#### DATA EXTRACTS
┄┄┄┄┄┄
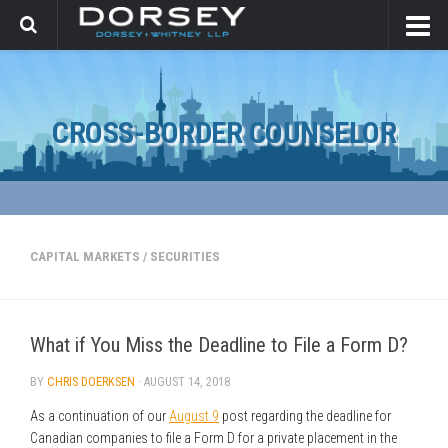
CROSS-BORDER COUNSELOR
CAPITAL MARKETS
/
SECURITIES
What if You Miss the Deadline to File a Form D?
BY
CHRIS DOERKSEN
·
AUGUST 14, 2018
As a continuation of our
August 9
post regarding the deadline for
Canadian companies to file a Form D for a private placement in the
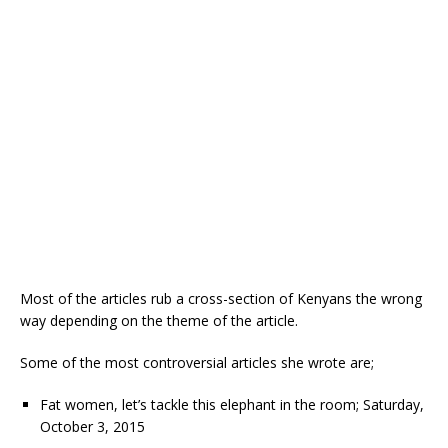
Most of the articles rub a cross-section of Kenyans the wrong
way depending on the theme of the article.
Some of the most controversial articles she wrote are;
Fat women, let’s tackle this elephant in the room; Saturday,
October 3, 2015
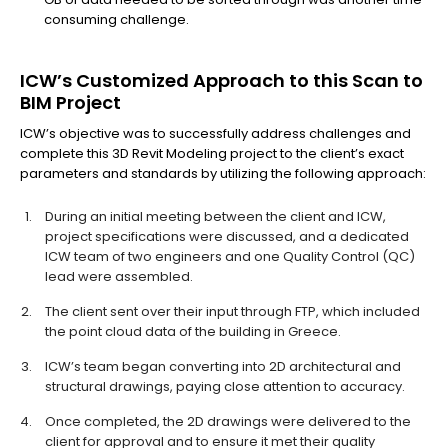
consuming challenge.
ICW’s Customized Approach to this Scan to
BIM Project
ICW’s objective was to successfully address challenges and
complete this 3D Revit Modeling project to the client’s exact
parameters and standards by utilizing the following approach:
During an initial meeting between the client and ICW,
project specifications were discussed, and a dedicated
ICW team of two engineers and one Quality Control (QC)
lead were assembled.
The client sent over their input through FTP, which included
the point cloud data of the building in Greece.
ICW’s team began converting into 2D architectural and
structural drawings, paying close attention to accuracy.
Once completed, the 2D drawings were delivered to the
client for approval and to ensure it met their quality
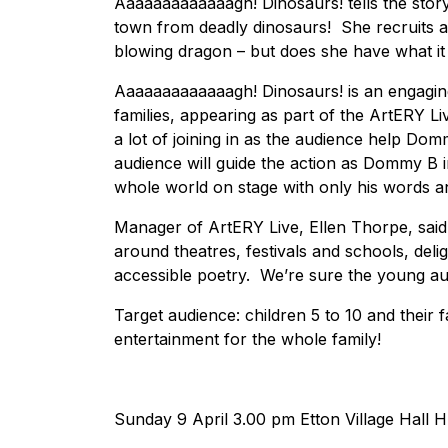
Aaaaaaaaaaaaagh! Dinosaurs! tells the story 
town from deadly dinosaurs! She recruits al
blowing dragon – but does she have what it
Aaaaaaaaaaaaagh! Dinosaurs! is an engaging
families, appearing as part of the ArtERY L
a lot of joining in as the audience help Do
audience will guide the action as Dommy B i
whole world on stage with only his words a
Manager of ArtERY Live, Ellen Thorpe, said
around theatres, festivals and schools, deli
accessible poetry. We’re sure the young aud
Target audience: children 5 to 10 and their fami
entertainment for the whole family!
Sunday 9 April 3.00 pm Etton Village Hall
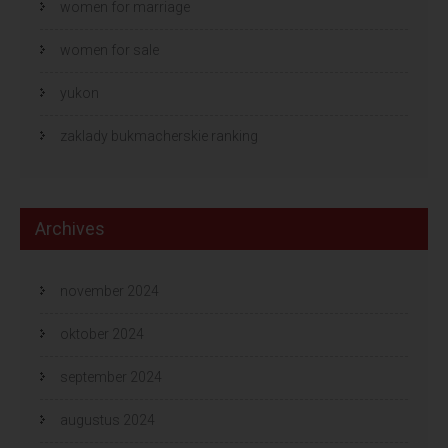
women for marriage
women for sale
yukon
zaklady bukmacherskie ranking
Archives
november 2024
oktober 2024
september 2024
augustus 2024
┄┄┄┄┄┄
#### TASK
What I need is every record written out exactly, minus the pictures.

#### SOLVED EXERCISE
CROSS-BORDER COUNSELOR
CAPITAL MARKETS
/
SECURITIES
What if You Miss the Deadline to File a Form D?
BY
CHRIS DOERKSEN
·
AUGUST 14, 2018
As a continuation of our
August 9
post regarding the deadline for
Canadian companies to file a Form D for a private placement in the
Most of the articles rub a cross-section of Kenyans the wrong
way depending on the theme of the article.
Some of the most controversial articles she wrote are;
Fat women, let’s tackle this elephant in the room; Saturday,
October 3, 2015
consuming challenge.
ICW’s Customized Approach to this Scan to
BIM Project
ICW’s objective was to successfully address challenges and
complete this 3D Revit Modeling project to the client’s exact
parameters and standards by utilizing the following approach:
During an initial meeting between the client and ICW,
project specifications were discussed, and a dedicated
ICW team of two engineers and one Quality Control (QC)
lead were assembled.
The client sent over their input through FTP, which included
the point cloud data of the building in Greece.
ICW’s team began converting into 2D architectural and
structural drawings, paying close attention to accuracy.
Once completed, the 2D drawings were delivered to the
client for approval and to ensure it met their quality
Aaaaaaaaaaaaagh! Dinosaurs! tells the story 
town from deadly dinosaurs! She recruits al
blowing dragon – but does she have what it
Aaaaaaaaaaaaagh! Dinosaurs! is an engaging
families, appearing as part of the ArtERY L
a lot of joining in as the audience help Do
audience will guide the action as Dommy B i
whole world on stage with only his words a
Manager of ArtERY Live, Ellen Thorpe, said
around theatres, festivals and schools, deli
accessible poetry. We’re sure the young aud
Target audience: children 5 to 10 and their fami
entertainment for the whole family!
Sunday 9 April 3.00 pm Etton Village Hall
women for marriage
women for sale
yukon
zaklady bukmacherskie ranking
Archives
november 2024
oktober 2024
september 2024
augustus 2024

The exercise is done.